CES 2017: ITRI Demonstrates Intelligent Vision System For Robots And Drone Fleet Management System

Posted: Dec 10 2016, 11:57am CST | by , Updated: Dec 11 2016, 9:27pm CST, in News | CES

 

CES 2017: ITRI Demonstrates Intelligent Vision System for Robots and Drone Fleet Management System
ITRI's Intelligent Vision System enables a companion robot to play chess at CES 2017
  • ITRI will bring an IA robot and drone to CES 2017
 

The Industrial Technology Research Institute (ITRI) is Taiwan’s largest applied technology research institute.

The Industrial Technology Research Institute (ITRI) just announced it will be attending CES 2017 with not one but two innovations. ITRI is Taiwan's largest and one of the world's leading research institutions.

The two cutting-edge technologies by ITRI to be demonstrated at CES 2017 include a robot and a drone. According to their official announcement the robot is an Intelligent Vision System for Companion Robots, while their drone is made with a special ICT Solution for Drones.

According to ITRI their robot will be able to play chess and even have coffee with the attendees at CES 2017. On the other hand the drone by ITRI has a drone fleet management system which enables it to be managed and charged from any distance.

ITRI states their Intelligent Vision System has enabled all their tech like the robots to be able to interpret the visual world. In this way they can perceive objects. This will be demonstrated when the robot at CES will distinguish between various chess pieces and their locations.

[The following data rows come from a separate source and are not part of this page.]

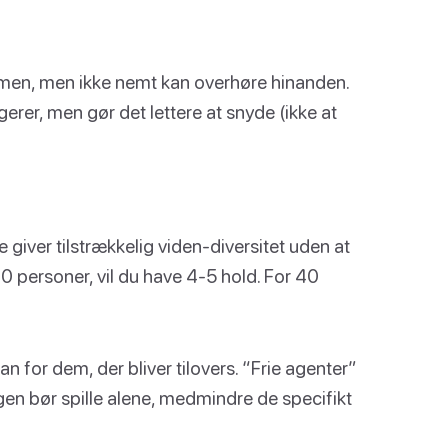
men, men ikke nemt kan overhøre hinanden.
erer, men gør det lettere at snyde (ikke at
 giver tilstrækkelig viden-diversitet uden at
0 personer, vil du have 4-5 hold. For 40
 for dem, der bliver tilovers. “Frie agenter”
Ingen bør spille alene, medmindre de specifikt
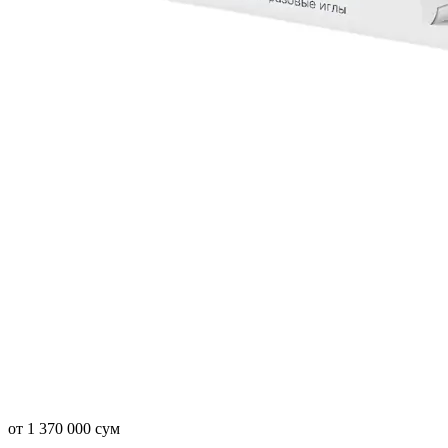
от 1 370 000 сум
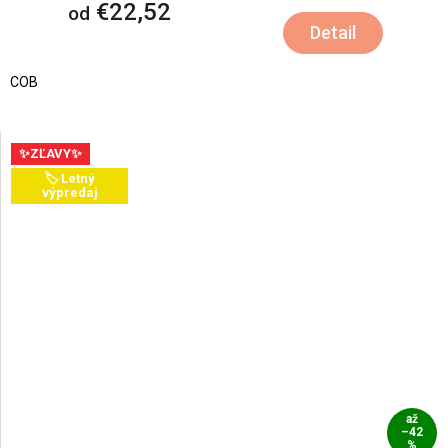
€22,52
od
Detail
COB
✨ZĽAVY✨
🏷️ Letný
výpredaj
až
–42
%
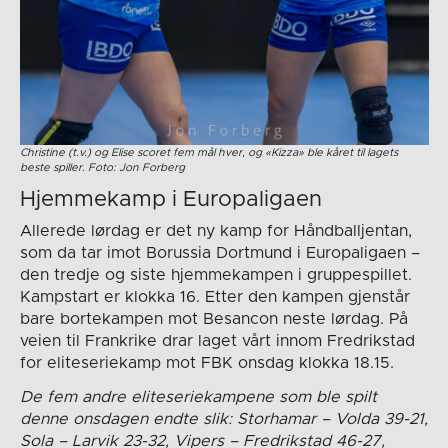
Christine (t.v.) og Elise scoret fem mål hver, og «Kizza» ble kåret til lagets
beste spiller. Foto: Jon Forberg
Hjemmekamp i Europaligaen
Allerede lørdag er det ny kamp for Håndballjentan,
som da tar imot Borussia Dortmund i Europaligaen –
den tredje og siste hjemmekampen i gruppespillet.
Kampstart er klokka 16. Etter den kampen gjenstår
bare bortekampen mot Besancon neste lørdag. På
veien til Frankrike drar laget vårt innom Fredrikstad
for eliteseriekamp mot FBK onsdag klokka 18.15.
De fem andre eliteseriekampene som ble spilt
denne onsdagen endte slik: Storhamar – Volda 39-21,
Sola – Larvik 23-32, Vipers – Fredrikstad 46-27,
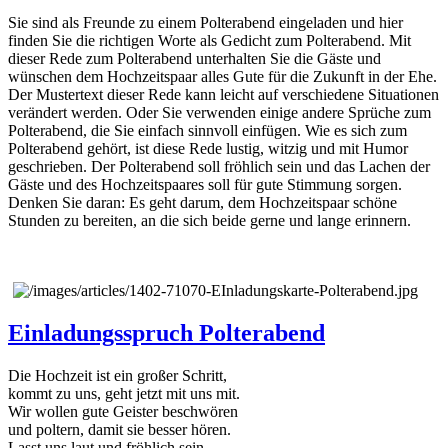
Sie sind als Freunde zu einem Polterabend eingeladen und hier
finden Sie die richtigen Worte als Gedicht zum Polterabend. Mit
dieser Rede zum Polterabend unterhalten Sie die Gäste und
wünschen dem Hochzeitspaar alles Gute für die Zukunft in der Ehe.
Der Mustertext dieser Rede kann leicht auf verschiedene Situationen
verändert werden. Oder Sie verwenden einige andere Sprüche zum
Polterabend, die Sie einfach sinnvoll einfügen. Wie es sich zum
Polterabend gehört, ist diese Rede lustig, witzig und mit Humor
geschrieben. Der Polterabend soll fröhlich sein und das Lachen der
Gäste und des Hochzeitspaares soll für gute Stimmung sorgen.
Denken Sie daran: Es geht darum, dem Hochzeitspaar schöne
Stunden zu bereiten, an die sich beide gerne und lange erinnern.
Einladungsspruch Polterabend
Die Hochzeit ist ein großer Schritt,
kommt zu uns, geht jetzt mit uns mit.
Wir wollen gute Geister beschwören
und poltern, damit sie besser hören.
Lasst uns laut und fröhlich sein,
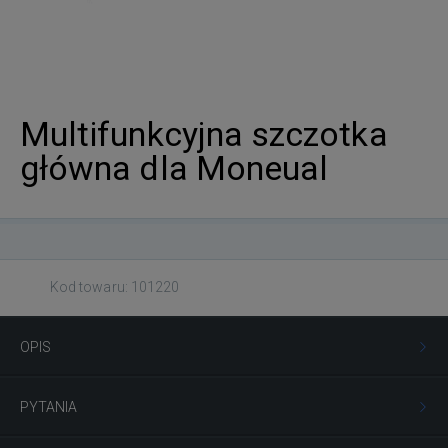
Multifunkcyjna szczotka
główna dla Moneual
Kod towaru: 101220
OPIS
PYTANIA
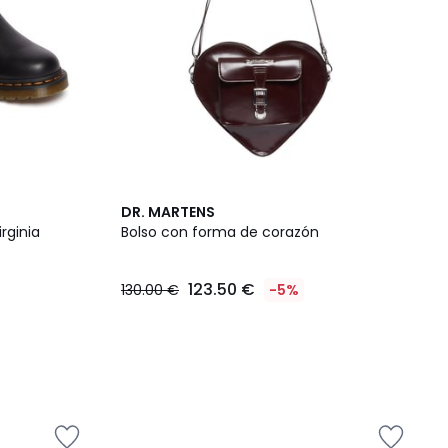
DR. MARTENS
rginia
Bolso con forma de corazón
123.50 €
130.00 €
-5%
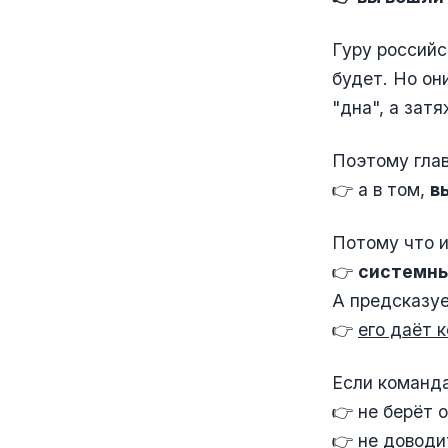
Гуру российс
будет. Но он
"дна", а зат
Поэтому глав
👉 а в том,
в
Потому что и
👉
системны
А предсказуе
👉 ⁠
его даёт 
Если команда
👉 не берёт 
👉 не доводи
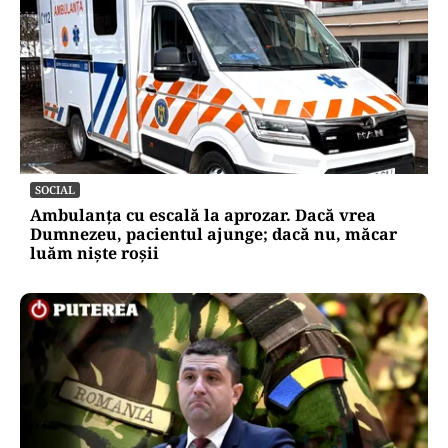
SOCIAL
Ambulanța cu escală la aprozar. Dacă vrea
Dumnezeu, pacientul ajunge; dacă nu, măcar
luăm niște roșii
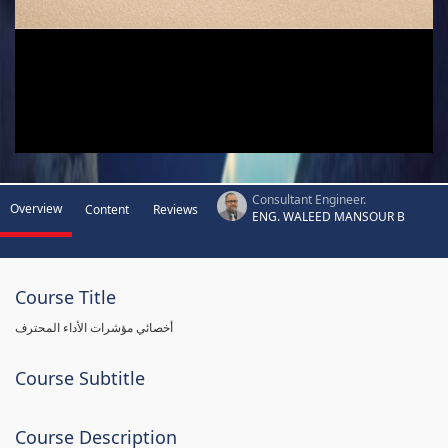
Consultant Engineer.
Overview
Content
Reviews
ENG. WALEED MANSOUR B
Course Title
أخصائي مؤشرات الأداء المحترف
Course Subtitle
Course Description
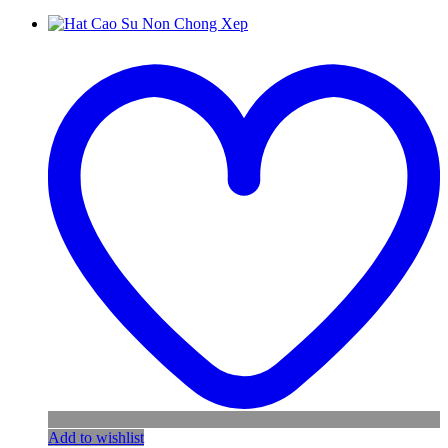
Add to wishlist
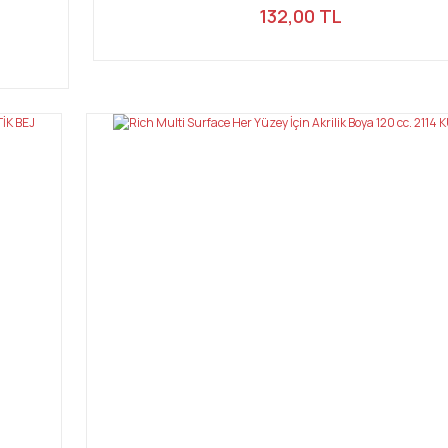
132,00 TL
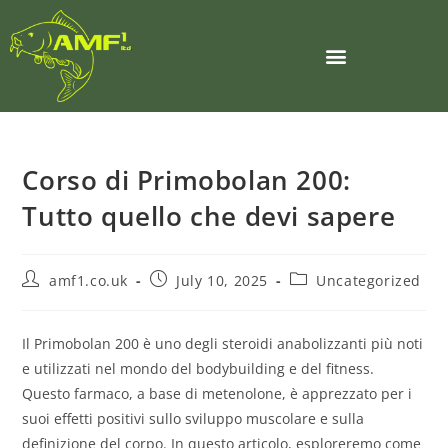
Corso di Primobolan 200:
Tutto quello che devi sapere
amf1.co.uk
July 10, 2025
Uncategorized
Il Primobolan 200 è uno degli steroidi anabolizzanti più noti
e utilizzati nel mondo del bodybuilding e del fitness.
Questo farmaco, a base di metenolone, è apprezzato per i
suoi effetti positivi sullo sviluppo muscolare e sulla
definizione del corpo. In questo articolo, esploreremo come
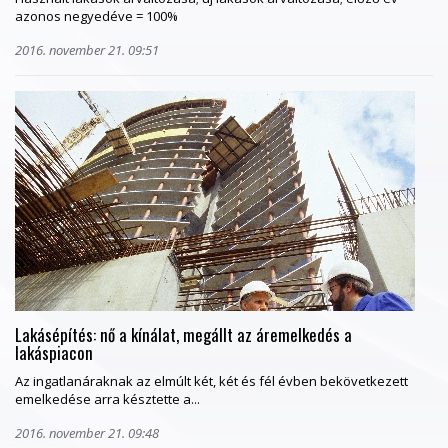
azonos negyedéve = 100%
2016. november 21. 09:51
Lakásépítés: nő a kínálat, megállt az áremelkedés a
lakáspiacon
Az ingatlanáraknak az elmúlt két, két és fél évben bekövetkezett
emelkedése arra késztette a...
2016. november 21. 09:48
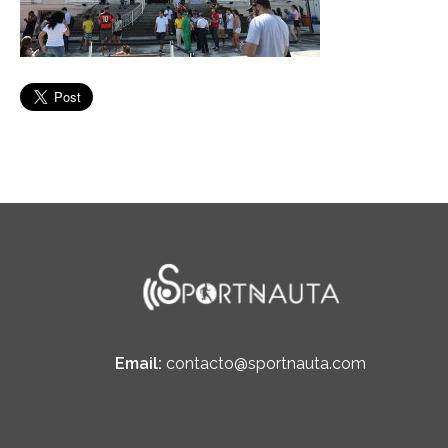
Email:
contacto@sportnauta.com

Similarly ITRI used their Smart Grip Technology to make sure the robots can interact with each other. The robots can not only perceive objects based on size, shape, color and location, but also grip objects along with avoiding collisions with other objects.

ITRI will demonstrate this by showing how their robot will fill up cups with coffee while at different locations throughout their exhibit. The Intelligent Vision System by ITRI also enables the robot to adapt itself along with changing conditions.

The robot can subsequently change its behavior and perform various tasks. The performance is based on randomly changing parameters and human events, evaluated by the robot itself.